Possible bug in nmethod reloc verification/scanning in G1

Thu Nov 21 13:34:41 UTC 2013

Hi,

On Thu, 2013-11-21 at 12:40 +0100, Christos Kotselidis wrote:
> Hi,
>
> I came across the following scenario, I already discussed with Thomas
>  Schatzl, that I would like to share with you.
> There is a method:
>
> private static final HotSpotGraalRuntime instance = new HotSpotGraalRuntime();
>
> public static HotSpotGraalRuntime runtime() {
>         return instance;
>}

> The instance field is a constant oop in the code and the method is
> installed.
> At some stage there is a GC with post verification
> (including G1VerifyHeapRegionCodeRoots) that passes. 
> Before the next GC cycle and during the mutation cycle, another method
> is being installed which causes the eviction of our method.
> Consequently our method is being made not_entrant and it is being
> patched with a jmp instruction at its verified entry point
> (nmethod.cpp::make_not_entrant_or_zombie). The patching causes the oop
> to be overwritten by the jmp instruction. Furthermore, that oop was
> the only oop that was responsible for attaching this method to its
> correspondent HeapRegion.
> 
> The next GC cycle (Pre-verification) comes and the HeapRegionCodeRoot
> verification starts (nmethod.cpp::oops_do). There is a logic there
> (which I also believe it may be buggy as I will explain later) that
> checks whether the method is not_entrant. If the method is not_entrant
> then the logic correctly assumes that the method has been already been
> patched and therefore starts scanning the relocs of the method in +5
> bytes (for x86)/+4 bytes (for SPARC) (as the comment states). This
> results in not scanning the single oop that was attaching this
> specific method to its heap region. The verification then correctly
> asserts by saying that "there is a method attached to this specific
> heap region with no oops pointing into it".

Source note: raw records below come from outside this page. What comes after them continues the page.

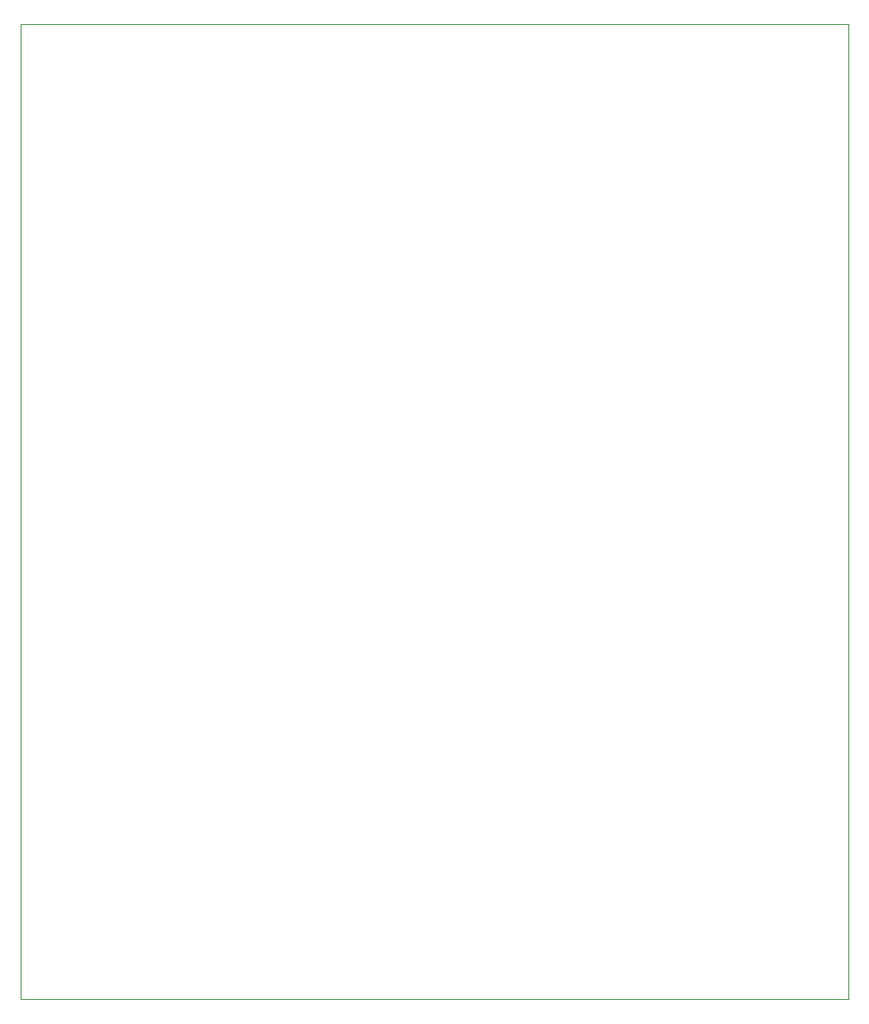
<source format=gbr>
%TF.GenerationSoftware,Altium Limited,Altium Designer,18.1.7 (191)*%
G04 Layer_Color=0*
%FSLAX26Y26*%
%MOIN*%
%TF.FileFunction,Profile,NP*%
%TF.Part,Single*%
G01*
G75*
%TA.AperFunction,Profile*%
%ADD180C,0.001000*%
D180*
X78504Y71535D02*
X3291811Y71535D01*
X3291811Y3856063D01*
X78504Y3856063D01*
Y71535D01*
%TF.MD5,fb0d50bd90c4235b7913326bd1b7cd1f*%
M02*

</source>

Thanks for finding this - I already filed a bug for that
(https://bugs.openjdk.java.net/browse/JDK-8028736). Please check if it
matches your investigation.
> 
> Concerning the second bug in the method::oops_do logic, here is the
> code for manipulating the reloc starting address after a method has
> been patched:

> // If the method is not entrant or zombie then a JMP is plastered over
>// the
> // first few bytes.  If an oop in the old code was there, that oop
> // should not get GC'd.  Skip the first few bytes of oops on
> // not-entrant methods.
>   address low_boundary = verified_entry_point();
>   if (is_not_entrant()) {
>     low_boundary += NativeJump::instruction_size;
>     // %%% Note:  On SPARC we patch only a 4-byte trap, not a full
> NativeJump.
>     // (See comment above.)
>   }
>
> The code above accounts only for the "is not entrant" scenario and not
> with the "is zombie" scenario. 

nmethod::do_oops will not be called for zombie methods in the default
case, so it does not matter. I.e. the default overload of
oops_do(Closure* cl, bool zombie) is oops_do(cl, false);

Also the first assert in oops_do() checks.

> I hope I got the story right…what do you think?

Yes, thanks for finding this issue (and keep investigating it).

Thomas